Anna (Bustad) Booth, who was known as “The Honey Lady,” passed away Aug. 1, 2014, at the Adams Health Care Center. She was 102. Many people knew Anna and her late husband, Glenn, for selling honey and raspberries in Austin for several years. The couple started bee-keeping and raising raspberries in their 70s and 80s. Anna continued her honey and raspberry businesses until 2005, when she was 93.
Anna didn’t stop the businesses when Glenn passed away in 1995, even though she was 82. She continued to sell honey, raspberries and homemade jam. After a few years, Anna sold the beehives, but she still bought and bottled honey, providing it to stores and fighting for her shelf space.
Anna grew up near Taopi and LeRoy before she married Glenn in September of 1931. The couple had six children and moved several times throughout their lives.
They lived near Albert Lea, Clarks Grove and Arizona before they moved to White Bear Lake, Minnesota, where Anna worked as a cook and Glenn worked as a gardener for employer Mrs. Hardenberg for more than 20 years.
Anna’s family remembered how good her cooking was. Bishop recalled many of her grandmother’s recipes were made up as she went.
“I learned I had to be there when she made it, to know how to make it,” Bishop said.
The couple moved to Austin in 1986.
After visiting their son, Daryle, and daughter-in-law, Carole Booth, in Texas, who also kept bees, Anna and Glenn were inspired to start their own hives.
Bishop recalled the first time her grandparents showed her their bee-keeper’s outfits.
“I remember the first time she came out in her bee costume,”Jenny said. “I’m thinking, ‘What are you doing?’ She and grandpa both had these bee costumes on.”
At one point, the couple owned about 45 hives and bottled and marketed up to 40 tons of honey. They kept one beehive in their garage in town, to pollinate their own garden, while the other hives bounced from farm to farm, pollinating apple orchards, fields and pastures. They stocked several stores around town with honey, including Hy-Vee and Superfresh, and also sold honey at the farmers markets for about ten years.
Grandson Russell Morgan recalled getting put to work when he visited his grandparents.
“I remember carrying the five gallon pails down the steps,” Russell said.
His brother, David Morgan, also recalled working for his grandparents.
“I got mostly put to work, picking raspberries and strawberries and a lot of honey,” David said. “I helped them out a lot with the honeybees.”
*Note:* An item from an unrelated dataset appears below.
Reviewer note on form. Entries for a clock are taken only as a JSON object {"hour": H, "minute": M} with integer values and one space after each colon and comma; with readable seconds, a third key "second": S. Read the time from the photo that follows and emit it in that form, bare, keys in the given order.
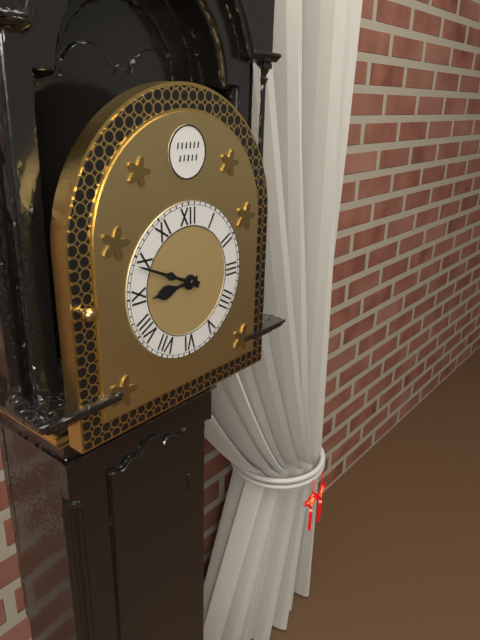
{"hour": 8, "minute": 49}
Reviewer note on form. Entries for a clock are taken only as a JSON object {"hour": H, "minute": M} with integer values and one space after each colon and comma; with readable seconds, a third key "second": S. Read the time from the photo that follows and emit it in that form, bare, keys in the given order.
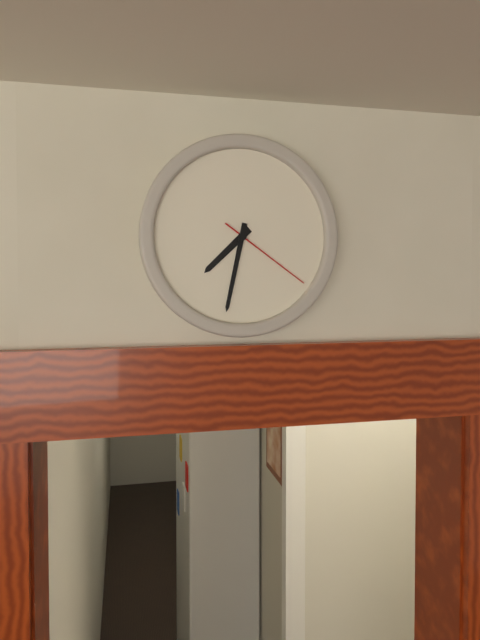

Anna used the bees for more than just making honey. She had arthritis, and her family remembered her letting bees sting her where the arthritis was acting up.
“That was her remedy for her arthritis,” Bishop said.
Anna’s family remembered her finding a use for everything. They recalled her making candles from the beeswax she collected.
“Nothing went to waste,” Russell said.
Anna entered her honey into the Mower County Fair and won blue ribbons for several years.
“She was really proud of that,” Gladys said.
When she moved to the Adams Health Care Center after a stroke, she continued to stay busy. Gladys recalled one nurse telling her, “We didn’t put Anna on our schedule, she put us on her schedule.”
“She was very busy down there, she either had a dust cloth or something else in her hand working,” Gladys said. “They were so good to her down there.”